• Assigned task:
All of the listing is to be written out word for word, with the pictures left out.

• Source data:
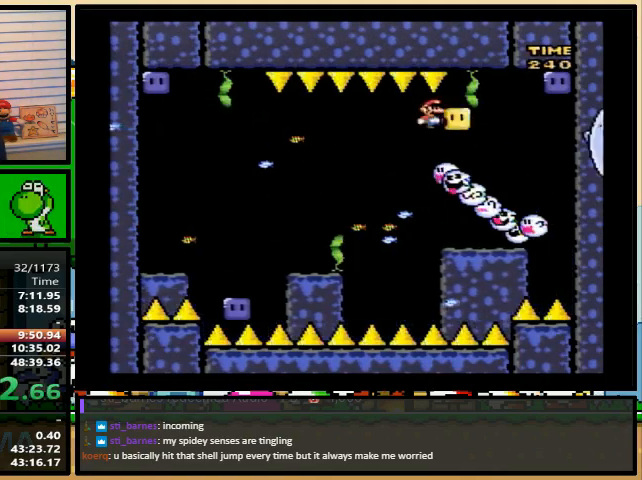
{"buttons": ["X", "DPAD_LEFT"], "events": [[33, "DPAD_LEFT", "down"], [433, "B", "up"], [433, "Y", "up"], [500, "X", "down"]]}
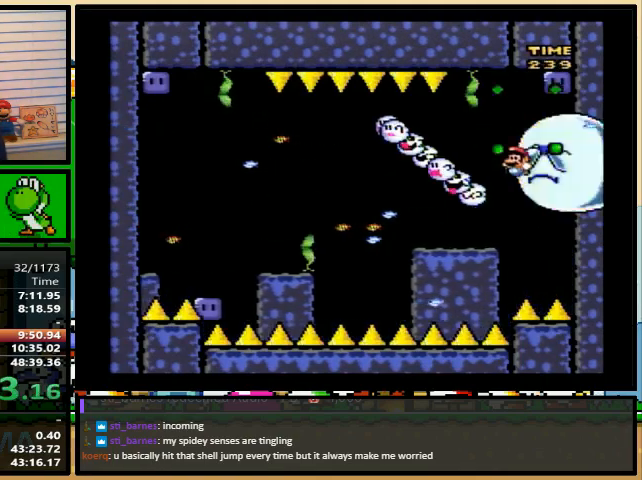
{"buttons": ["X", "DPAD_RIGHT"], "events": [[67, "DPAD_LEFT", "up"], [67, "DPAD_UP", "down"], [100, "DPAD_RIGHT", "down"], [100, "DPAD_UP", "up"], [167, "A", "down"], [233, "A", "up"]]}
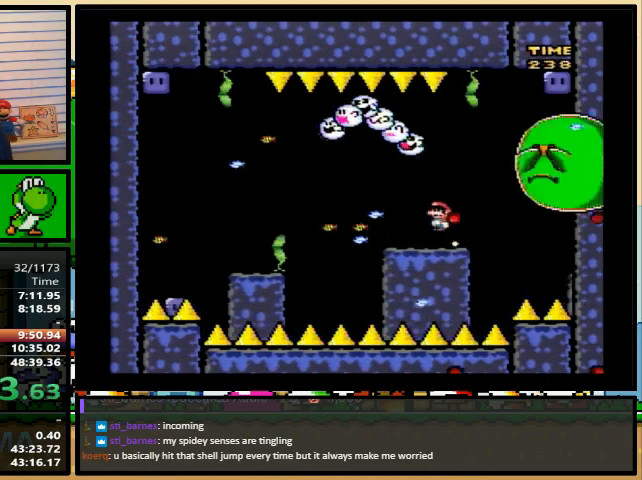
{"buttons": ["X", "DPAD_UP", "DPAD_LEFT"], "events": [[233, "DPAD_RIGHT", "up"], [300, "DPAD_LEFT", "down"], [500, "DPAD_UP", "down"]]}
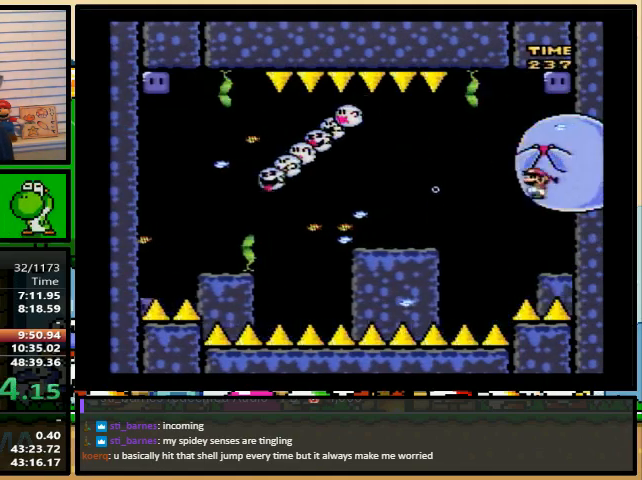
{"buttons": ["X"], "events": [[33, "DPAD_LEFT", "up"], [33, "DPAD_RIGHT", "down"], [33, "DPAD_UP", "up"], [100, "DPAD_RIGHT", "up"]]}
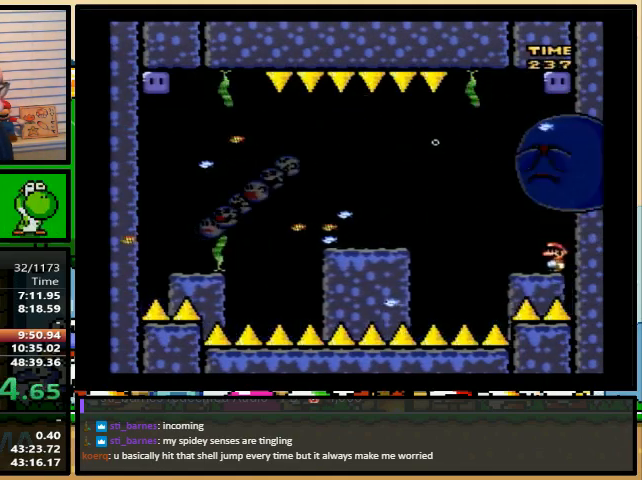
{"buttons": ["X"], "events": [[67, "DPAD_LEFT", "down"], [167, "DPAD_UP", "down"], [200, "DPAD_RIGHT", "down"], [233, "DPAD_LEFT", "up"], [233, "DPAD_UP", "up"], [267, "DPAD_RIGHT", "up"]]}
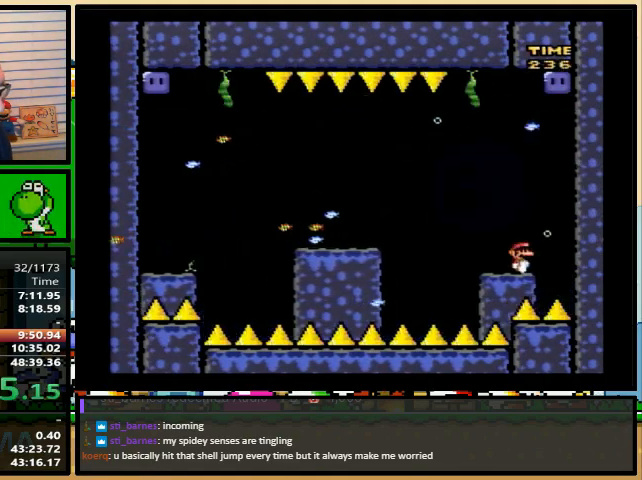
{"buttons": ["X", "DPAD_RIGHT"], "events": [[367, "DPAD_RIGHT", "down"], [400, "A", "down"], [433, "A", "up"]]}
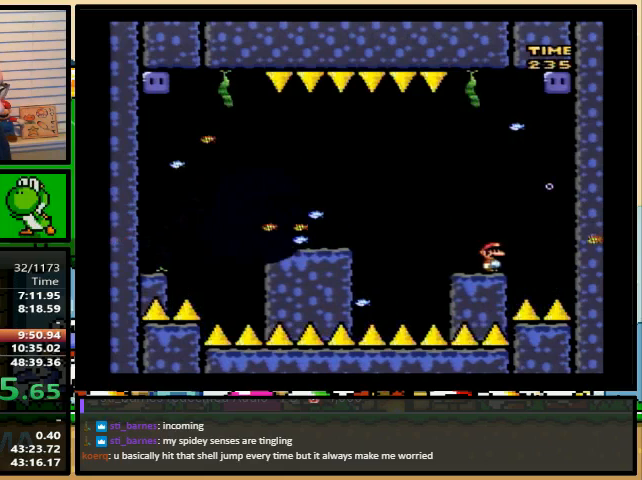
{"buttons": ["X"], "events": [[467, "DPAD_RIGHT", "up"]]}
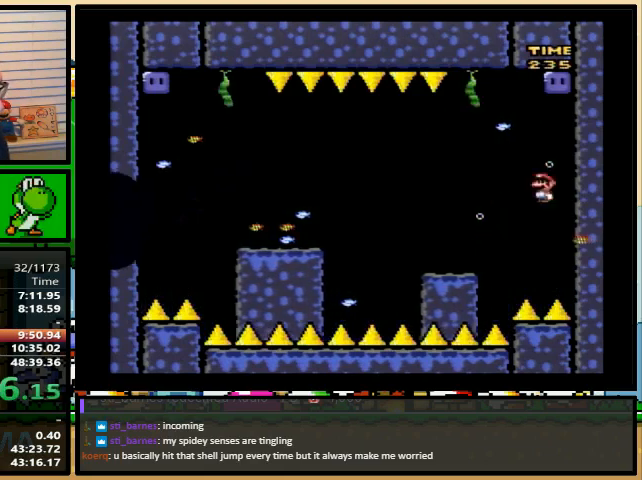
{"buttons": ["X", "DPAD_RIGHT"], "events": [[233, "A", "down"], [500, "A", "up"], [500, "DPAD_RIGHT", "down"]]}
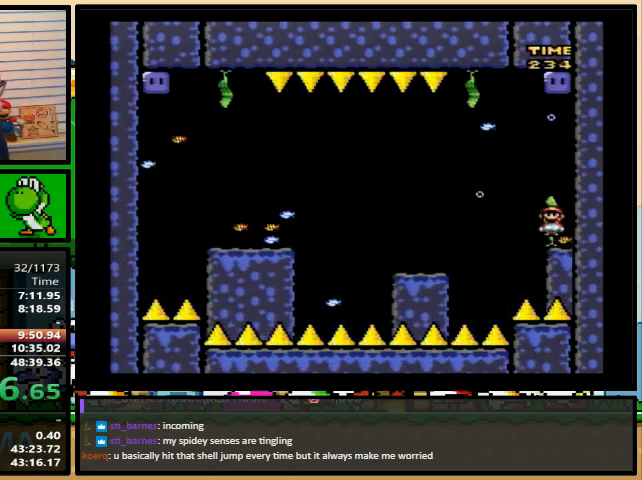
{"buttons": ["X"], "events": [[467, "DPAD_RIGHT", "up"]]}
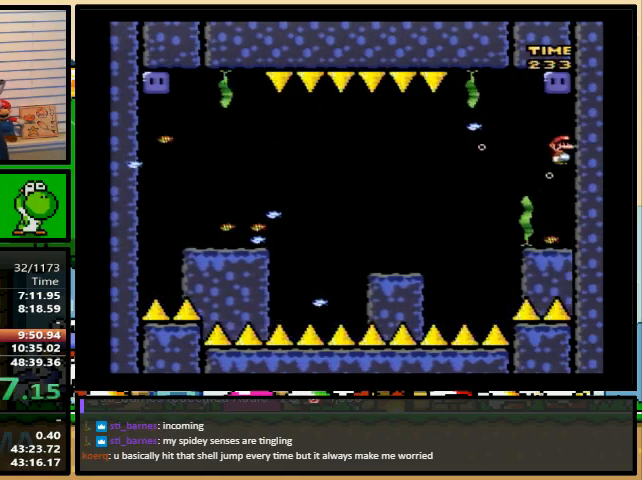
{"buttons": ["B", "Y", "DPAD_LEFT"], "events": [[67, "X", "up"], [233, "Y", "down"], [467, "B", "down"], [500, "DPAD_LEFT", "down"]]}
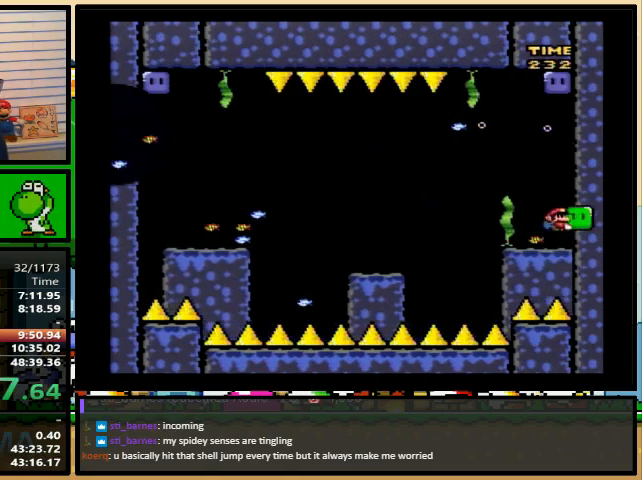
{"buttons": ["Y", "DPAD_LEFT"], "events": [[267, "B", "up"]]}
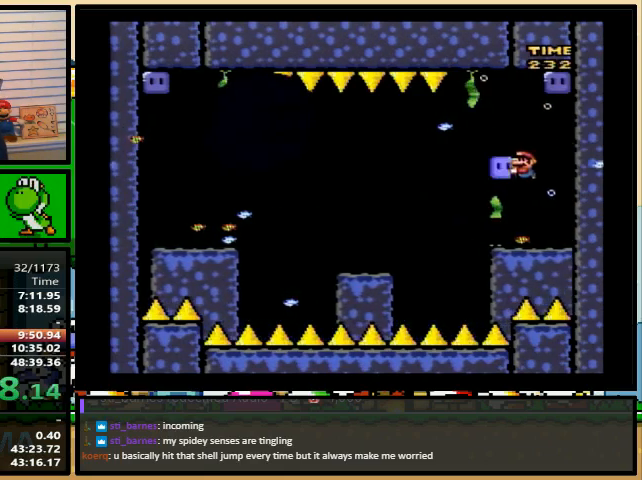
{"buttons": ["Y"], "events": [[367, "DPAD_LEFT", "up"], [367, "DPAD_UP", "down"], [400, "DPAD_RIGHT", "down"], [400, "DPAD_UP", "up"], [500, "DPAD_RIGHT", "up"]]}
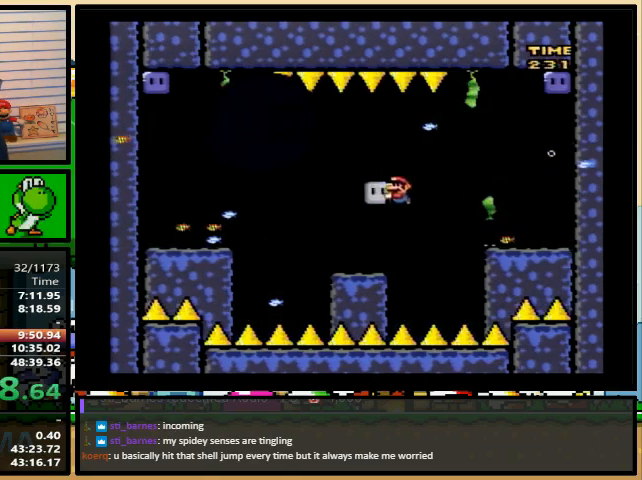
{"buttons": ["Y", "DPAD_LEFT"], "events": [[33, "DPAD_LEFT", "down"], [200, "B", "down"], [267, "B", "up"]]}
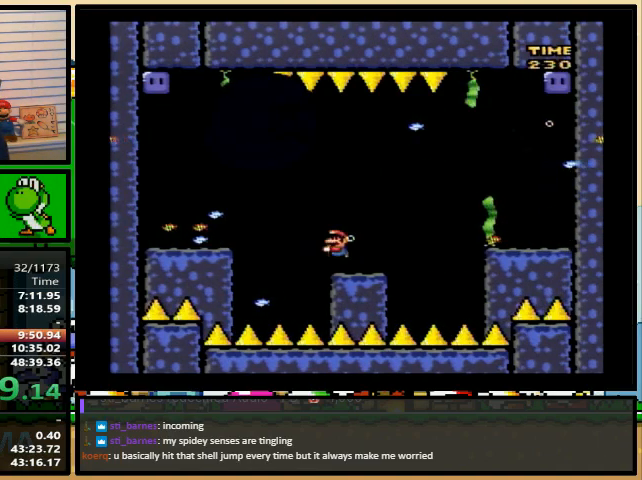
{"buttons": ["Y", "DPAD_UP"], "events": [[200, "DPAD_LEFT", "up"], [200, "DPAD_UP", "down"], [233, "DPAD_RIGHT", "down"], [233, "DPAD_UP", "up"], [367, "DPAD_RIGHT", "up"], [400, "DPAD_UP", "down"]]}
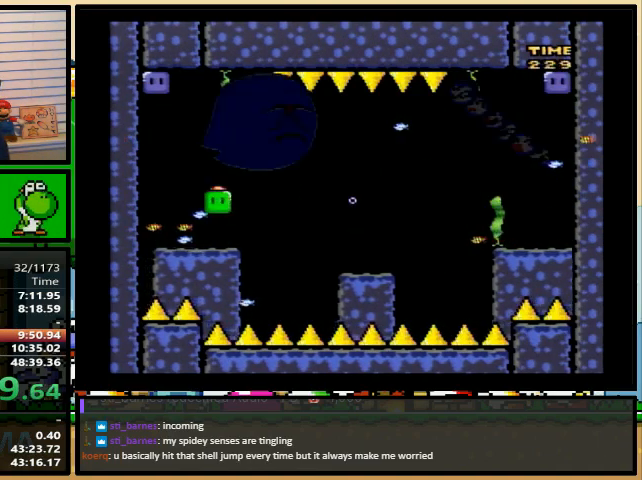
{"buttons": ["DPAD_LEFT"], "events": [[233, "Y", "up"], [400, "DPAD_LEFT", "down"], [400, "DPAD_UP", "up"]]}
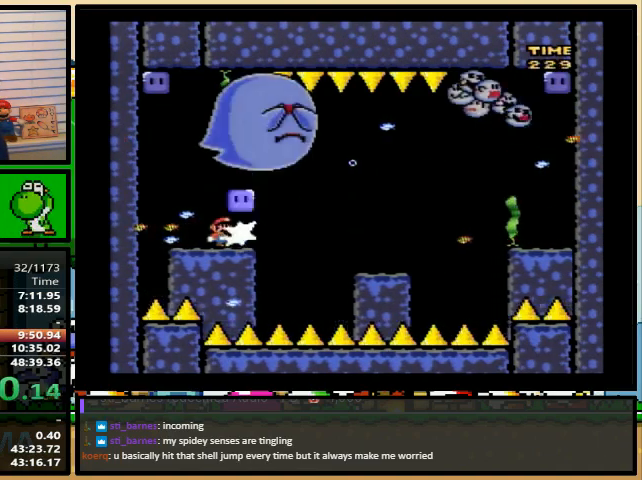
{"buttons": [], "events": [[33, "DPAD_UP", "down"], [67, "DPAD_LEFT", "up"], [67, "DPAD_RIGHT", "down"], [67, "DPAD_UP", "up"], [167, "DPAD_LEFT", "down"], [167, "DPAD_RIGHT", "up"], [300, "DPAD_UP", "down"], [333, "DPAD_LEFT", "up"], [367, "DPAD_RIGHT", "down"], [367, "DPAD_UP", "up"], [433, "DPAD_RIGHT", "up"]]}
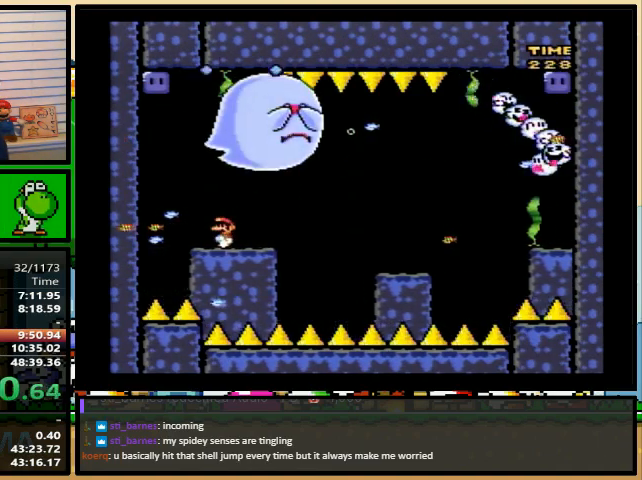
{"buttons": ["Y"], "events": [[67, "DPAD_LEFT", "down"], [133, "DPAD_UP", "down"], [167, "DPAD_LEFT", "up"], [167, "DPAD_RIGHT", "down"], [167, "DPAD_UP", "up"], [200, "DPAD_RIGHT", "up"], [333, "Y", "down"]]}
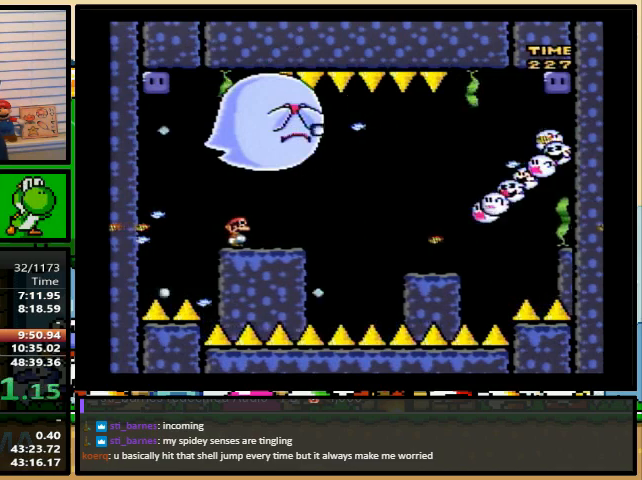
{"buttons": ["Y", "DPAD_RIGHT"], "events": [[467, "DPAD_RIGHT", "down"]]}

• Solution to this task:
{"buttons": ["X", "DPAD_LEFT"], "events": [[33, "DPAD_LEFT", "down"], [433, "B", "up"], [433, "Y", "up"], [500, "X", "down"]]}
{"buttons": ["X", "DPAD_RIGHT"], "events": [[67, "DPAD_LEFT", "up"], [67, "DPAD_UP", "down"], [100, "DPAD_RIGHT", "down"], [100, "DPAD_UP", "up"], [167, "A", "down"], [233, "A", "up"]]}
{"buttons": ["X", "DPAD_UP", "DPAD_LEFT"], "events": [[233, "DPAD_RIGHT", "up"], [300, "DPAD_LEFT", "down"], [500, "DPAD_UP", "down"]]}
{"buttons": ["X"], "events": [[33, "DPAD_LEFT", "up"], [33, "DPAD_RIGHT", "down"], [33, "DPAD_UP", "up"], [100, "DPAD_RIGHT", "up"]]}
{"buttons": ["X"], "events": [[67, "DPAD_LEFT", "down"], [167, "DPAD_UP", "down"], [200, "DPAD_RIGHT", "down"], [233, "DPAD_LEFT", "up"], [233, "DPAD_UP", "up"], [267, "DPAD_RIGHT", "up"]]}
{"buttons": ["X", "DPAD_RIGHT"], "events": [[367, "DPAD_RIGHT", "down"], [400, "A", "down"], [433, "A", "up"]]}
{"buttons": ["X"], "events": [[467, "DPAD_RIGHT", "up"]]}
{"buttons": ["X", "DPAD_RIGHT"], "events": [[233, "A", "down"], [500, "A", "up"], [500, "DPAD_RIGHT", "down"]]}
{"buttons": ["X"], "events": [[467, "DPAD_RIGHT", "up"]]}
{"buttons": ["B", "Y", "DPAD_LEFT"], "events": [[67, "X", "up"], [233, "Y", "down"], [467, "B", "down"], [500, "DPAD_LEFT", "down"]]}
{"buttons": ["Y", "DPAD_LEFT"], "events": [[267, "B", "up"]]}
{"buttons": ["Y"], "events": [[367, "DPAD_LEFT", "up"], [367, "DPAD_UP", "down"], [400, "DPAD_RIGHT", "down"], [400, "DPAD_UP", "up"], [500, "DPAD_RIGHT", "up"]]}
{"buttons": ["Y", "DPAD_LEFT"], "events": [[33, "DPAD_LEFT", "down"], [200, "B", "down"], [267, "B", "up"]]}
{"buttons": ["Y", "DPAD_UP"], "events": [[200, "DPAD_LEFT", "up"], [200, "DPAD_UP", "down"], [233, "DPAD_RIGHT", "down"], [233, "DPAD_UP", "up"], [367, "DPAD_RIGHT", "up"], [400, "DPAD_UP", "down"]]}
{"buttons": ["DPAD_LEFT"], "events": [[233, "Y", "up"], [400, "DPAD_LEFT", "down"], [400, "DPAD_UP", "up"]]}
{"buttons": [], "events": [[33, "DPAD_UP", "down"], [67, "DPAD_LEFT", "up"], [67, "DPAD_RIGHT", "down"], [67, "DPAD_UP", "up"], [167, "DPAD_LEFT", "down"], [167, "DPAD_RIGHT", "up"], [300, "DPAD_UP", "down"], [333, "DPAD_LEFT", "up"], [367, "DPAD_RIGHT", "down"], [367, "DPAD_UP", "up"], [433, "DPAD_RIGHT", "up"]]}
{"buttons": ["Y"], "events": [[67, "DPAD_LEFT", "down"], [133, "DPAD_UP", "down"], [167, "DPAD_LEFT", "up"], [167, "DPAD_RIGHT", "down"], [167, "DPAD_UP", "up"], [200, "DPAD_RIGHT", "up"], [333, "Y", "down"]]}
{"buttons": ["Y", "DPAD_RIGHT"], "events": [[467, "DPAD_RIGHT", "down"]]}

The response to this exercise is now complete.